Start of Source material

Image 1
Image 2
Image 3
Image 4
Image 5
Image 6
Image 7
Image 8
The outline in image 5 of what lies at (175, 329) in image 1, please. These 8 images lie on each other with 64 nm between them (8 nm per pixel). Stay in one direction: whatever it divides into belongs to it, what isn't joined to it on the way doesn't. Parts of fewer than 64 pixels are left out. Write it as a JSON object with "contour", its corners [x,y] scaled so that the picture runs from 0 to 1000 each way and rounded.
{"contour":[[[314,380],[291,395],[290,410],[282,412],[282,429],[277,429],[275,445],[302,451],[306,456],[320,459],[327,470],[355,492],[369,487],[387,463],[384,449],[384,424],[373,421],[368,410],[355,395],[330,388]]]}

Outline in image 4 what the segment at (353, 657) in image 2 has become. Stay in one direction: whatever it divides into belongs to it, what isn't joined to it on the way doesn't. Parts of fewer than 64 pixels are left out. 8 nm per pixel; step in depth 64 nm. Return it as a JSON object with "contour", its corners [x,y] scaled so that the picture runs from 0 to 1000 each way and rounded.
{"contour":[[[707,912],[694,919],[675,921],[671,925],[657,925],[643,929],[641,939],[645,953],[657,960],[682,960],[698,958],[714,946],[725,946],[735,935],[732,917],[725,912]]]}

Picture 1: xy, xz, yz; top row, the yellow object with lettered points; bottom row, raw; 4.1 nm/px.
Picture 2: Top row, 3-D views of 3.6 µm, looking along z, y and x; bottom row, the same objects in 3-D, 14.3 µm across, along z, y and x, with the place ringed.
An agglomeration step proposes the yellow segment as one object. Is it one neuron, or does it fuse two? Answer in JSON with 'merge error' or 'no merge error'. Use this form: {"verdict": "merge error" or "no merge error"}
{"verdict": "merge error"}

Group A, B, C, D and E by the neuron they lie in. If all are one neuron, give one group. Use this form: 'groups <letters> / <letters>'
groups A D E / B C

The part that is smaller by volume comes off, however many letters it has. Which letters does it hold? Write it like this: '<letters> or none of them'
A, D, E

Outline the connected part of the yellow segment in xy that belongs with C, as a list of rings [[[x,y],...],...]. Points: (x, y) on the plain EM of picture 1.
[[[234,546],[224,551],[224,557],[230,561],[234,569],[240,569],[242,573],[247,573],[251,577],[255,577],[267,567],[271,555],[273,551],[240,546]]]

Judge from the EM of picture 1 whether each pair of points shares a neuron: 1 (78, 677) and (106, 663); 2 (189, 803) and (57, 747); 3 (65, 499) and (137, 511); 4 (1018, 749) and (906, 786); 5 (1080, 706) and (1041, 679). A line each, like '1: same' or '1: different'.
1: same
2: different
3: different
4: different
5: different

End of Source material

» To do: All lines in the records that contain "bottom" are to be copied and returned.

» Problem solution:
Picture 1: xy, xz, yz; top row, the yellow object with lettered points; bottom row, raw; 4.1 nm/px.
Picture 2: Top row, 3-D views of 3.6 µm, looking along z, y and x; bottom row, the same objects in 3-D, 14.3 µm across, along z, y and x, with the place ringed.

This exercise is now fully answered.